JIC– Nama lengkapnya KH. Muhammad Thohir Rohili, ulama Betawi yang lahir di daerah Kebon Baru, Jakarta tahun 1920 dan wafat pada hari Kamis, 27 Mei 1999 bertepatan dengan tanggal 13 Shafar 1420H dalam usia 79 tahun. Ia, yang dipanggil “Abuya” oleh murid-muridnya, adalah seorang ulama yang tawadhu` namun terampil dalam mengembangkan pendidikan Islam.
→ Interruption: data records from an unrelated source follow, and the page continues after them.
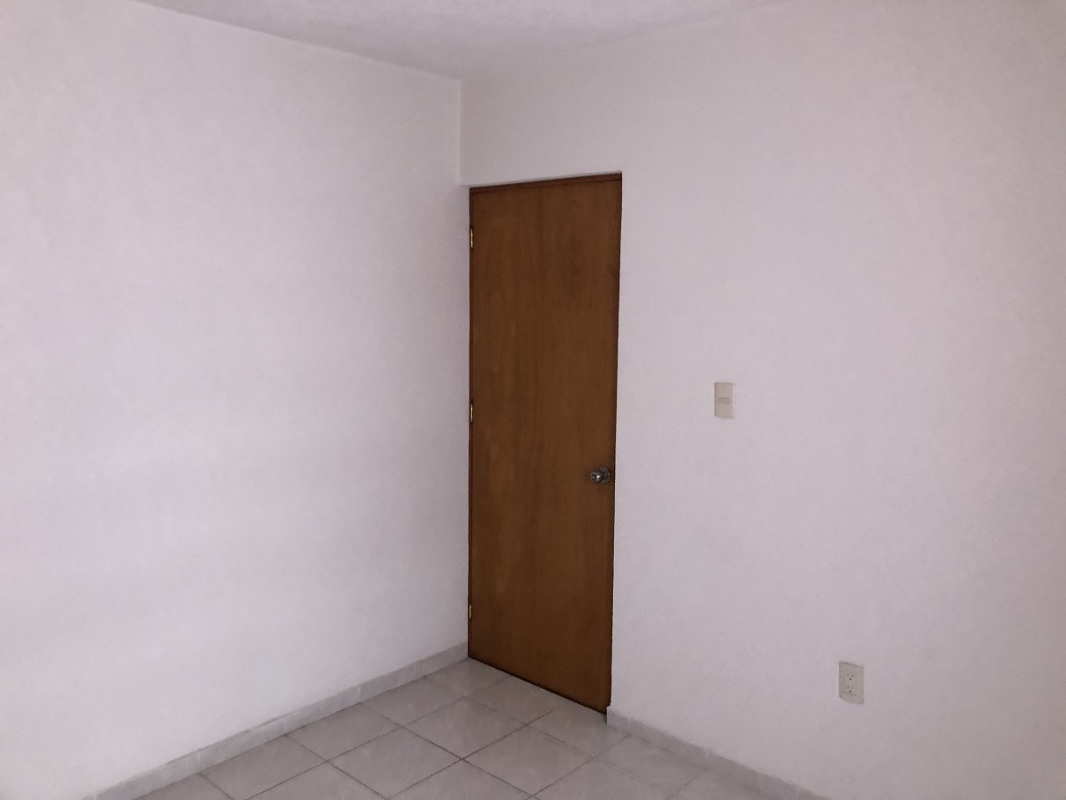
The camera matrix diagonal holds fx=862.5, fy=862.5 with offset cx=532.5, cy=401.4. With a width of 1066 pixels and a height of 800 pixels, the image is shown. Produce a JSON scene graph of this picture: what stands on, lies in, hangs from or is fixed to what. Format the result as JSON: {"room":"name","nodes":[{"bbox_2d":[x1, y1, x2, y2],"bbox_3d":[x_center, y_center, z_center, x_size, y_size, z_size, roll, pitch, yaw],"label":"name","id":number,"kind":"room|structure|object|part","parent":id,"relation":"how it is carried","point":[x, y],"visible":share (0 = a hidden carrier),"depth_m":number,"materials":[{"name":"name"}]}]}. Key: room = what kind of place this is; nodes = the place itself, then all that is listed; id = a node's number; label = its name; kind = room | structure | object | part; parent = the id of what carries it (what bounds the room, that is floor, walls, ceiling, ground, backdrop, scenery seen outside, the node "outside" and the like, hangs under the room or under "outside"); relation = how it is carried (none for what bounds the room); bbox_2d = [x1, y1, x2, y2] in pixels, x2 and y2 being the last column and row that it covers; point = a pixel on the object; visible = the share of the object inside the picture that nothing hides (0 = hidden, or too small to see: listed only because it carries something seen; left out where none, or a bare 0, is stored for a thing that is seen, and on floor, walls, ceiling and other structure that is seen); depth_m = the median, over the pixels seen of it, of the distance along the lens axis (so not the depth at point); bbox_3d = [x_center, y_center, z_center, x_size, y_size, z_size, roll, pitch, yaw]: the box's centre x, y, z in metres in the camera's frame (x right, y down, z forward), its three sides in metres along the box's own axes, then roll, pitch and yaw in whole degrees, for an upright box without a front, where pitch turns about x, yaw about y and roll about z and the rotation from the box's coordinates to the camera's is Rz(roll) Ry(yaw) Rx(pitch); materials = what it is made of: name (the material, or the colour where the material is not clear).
{"room":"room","nodes":[
{"label":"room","id":0,"kind":"room"},
{"bbox_2d":[0,0,466,797],"bbox_3d":[-1.429,0.044,2.526,0.158,2.465,3.537,7,9,42],"label":"left wall","id":1,"kind":"structure","parent":0,"point":[219,200],"depth_m":2.82,"materials":[{"name":"white paint"}]},
{"bbox_2d":[82,643,466,799],"bbox_3d":[-1.322,1.235,2.647,0.014,0.078,3.153,7,9,42],"label":"baseboard","id":2,"kind":"structure","parent":1,"relation":"attached to","point":[416,666],"depth_m":3.08,"materials":[{"name":"white tile"}]},
{"bbox_2d":[138,657,780,799],"bbox_3d":[-0.070,1.470,1.568,3.628,0.102,3.389,7,9,42],"label":"floor","id":3,"kind":"structure","parent":0,"point":[340,774],"depth_m":3.00,"materials":[{"name":"beige tile"}]},
{"bbox_2d":[133,0,787,78],"bbox_3d":[-0.044,-1.053,1.087,3.951,0.116,3.540,7,9,42],"label":"ceiling","id":4,"kind":"structure","parent":0,"point":[528,3],"depth_m":2.73,"materials":[{"name":"white paint"}]},
{"bbox_2d":[458,0,1065,797],"bbox_3d":[0.898,0.046,2.648,3.423,2.491,0.161,7,9,42],"label":"right wall","id":5,"kind":"structure","parent":0,"point":[733,440],"depth_m":2.53,"materials":[{"name":"white paint"}]},
{"bbox_2d":[464,176,622,711],"bbox_3d":[-0.002,0.164,3.435,0.861,2.058,0.106,7,9,42],"label":"door","id":6,"kind":"structure","parent":5,"relation":"in","point":[491,247],"depth_m":3.40,"materials":[{"name":"brown wood"}]},
{"bbox_3d":[-0.274,0.907,3.760,0.016,0.088,0.016,7,9,42],"label":"hinge","id":7,"kind":"part","parent":6,"relation":"part of","materials":[{"name":"gold metal"}]},
{"bbox_3d":[-0.262,0.051,3.643,0.014,0.093,0.015,7,9,42],"label":"hinge","id":8,"kind":"part","parent":6,"relation":"part of","materials":[{"name":"gold metal"}]},
{"bbox_3d":[-0.253,-0.668,3.565,0.014,0.095,0.014,7,9,42],"label":"hinge","id":9,"kind":"part","parent":6,"relation":"part of","materials":[{"name":"gold metal"}]},
{"bbox_3d":[0.247,0.280,3.218,0.063,0.061,0.069,7,9,42],"label":"doorknob","id":10,"kind":"part","parent":6,"relation":"part of","materials":[{"name":"silver metal"}]},
{"bbox_2d":[606,708,827,799],"bbox_3d":[1.156,1.284,2.406,2.455,0.075,0.013,7,9,42],"label":"baseboard","id":11,"kind":"structure","parent":5,"relation":"attached to","point":[680,742],"depth_m":2.91,"materials":[{"name":"white tile"}]},
{"bbox_2d":[714,381,733,419],"bbox_3d":[0.613,-0.002,2.786,0.071,0.119,0.019,7,9,42],"label":"light switch","id":12,"kind":"object","parent":5,"relation":"attached to","point":[727,402],"visible":0.99,"depth_m":2.78,"materials":[{"name":"plastic"}]},
{"bbox_2d":[837,661,863,704],"bbox_3d":[0.945,0.838,2.566,0.071,0.118,0.009,7,9,42],"label":"wall socket","id":13,"kind":"object","parent":5,"relation":"attached to","point":[846,691],"visible":0.99,"depth_m":2.56,"materials":[{"name":"white plastic"}]}
]}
Seperti KH. Achmad Mursyidi, ia pernah menjabat Anggota DPR selama dua periode dan pernah menjadi Ketua DPW NU DKI Jakarta.
M. Thohir Rohili ulama Betawi satu angkatan dengan KH. Abdullah Syafi’i dari Bukit Duri (Bali Matraman) dan sama-sama berguru kepada Guru Marzuqi Cipinang Muara. Guru lainnya adalah Guru Abdul Madjid Pekojan. Selain itu, ia juga berguru kepada Habib Ali Kwitang.
Juga seperti rekannya, KH. Abdullah Syafi`i, ia juga aktif berdakwah melalui jalur pendidikan Islam dengan mendirikan perguruan Islam Attahiriyah, Setelah lama bermukim di Mekkah, Guru Tohir Rohili mendirikan beberapa kamar untuk menampung beberapa pelajar sekolah. Kamar-kamar penampungan yang kemudian ditingkatkan menjadi asrama putra-putri itu, terletak bersebelahan dengan masjid tempat Guru Tohir menyelenggarakan majelis taklim, (Direktori Pesantren I diterbitkan Perhimpunan Pengembangan Pesantren dan Masyarakat (P3M) Jakarta, 1986).
Guru Tohir bersama menantunya HM Syatiri Ahmad dan putrinya Hj Suryani Tohir berusaha agar para pelajar yang menempati asrama memperoleh pendidikan agama. Maka kemudian diselenggarakan pengajian kitab secara sorogan. Dalam perkembangan selanjutnya Kiai Syatiri mencoba mengembangkan sistem madrasah yang kemudian menjelma menjadi madrasah tsanawiyah, aliyah, dan Universitas At-Thahiriyah. Sesudah itu menyusul madrasah ibtidaiyah.
Di bawah kepemimpinan Guru Tohir dan menantunya, perguruan At-Thahiriyah berkembang pesat. Keduanya memadukan model pengajaran tradisional dan klasikal. Artinya, pihak pengelola tetap menjalankan aktivitas pengajian dengan model pesantren. Pada saat yang sama, mereka juga memadukan model klasikal sekolah bagi para santrinya.
Pihak pengelola perguruan ini yang terletak dekat rel kereta Jakarta-Bogor ini, juga melakukan pemberdayaan santrinya di luar jam belajar. Misalnya mereka mengadakan pelatihan keputrian untuk para pelajar putri, lomba memasak, busana muslim, juga MTQ. Grup qasidah pesantren ini pernah mengukir juara dalam MTQ seprovinsi Jakarta. Bahkan sejumlah santri dikirim sebagai delegasi pesantren untuk mengikuti pelatihan sejumlah keterampilan mulai dari manajemen, mengelola perpustakaan, penataran juru dakwah, kependudukan.
Mata pelajaran yang diajarkan kepada santrinya antara lain kitab Matan Zubad, Jauhar Maknun, Fathul Qarib, Tanqihul Qaul, Minhajul Qawim, Nashaihul Ibad, Tafsir Jalalain, Nashaihud Diniyah, Alfiyah, Mukhtarul Ahadits. Materi-materi inilah yang diajarkan Guru Thahir pagi dan petang hari.
Ia dikebumikan di dekat mesjid dan berdampingan dengan Istri tercinta Hj. Salbiah Binti Romli. Salah seorang muridnya yang menjadi ulama perempuan Betawi adalah putrinya sendiri, Dr. Hj. Suryani Thahir (penerus Majelis Taklim Ath-Thahiriyah/As-Suryaniyyah Ath-Thahiriyyah).
GURU-GURU
Guru Tohir menghabiskan pendidikannya dengan belajar kepada Habib Ali bin Husein Al-Atthas (Cikini) atau sering dipanggil Habib Ali Bungur, Guru Marzuqi (Muara), Habib Ali bin Abdurrahman Al-Habsyi (Kwitang), Guru Madjid (Pekojan), Syekh Yasin Al-Fadani (Mekkah), dan banyak guru lainnya.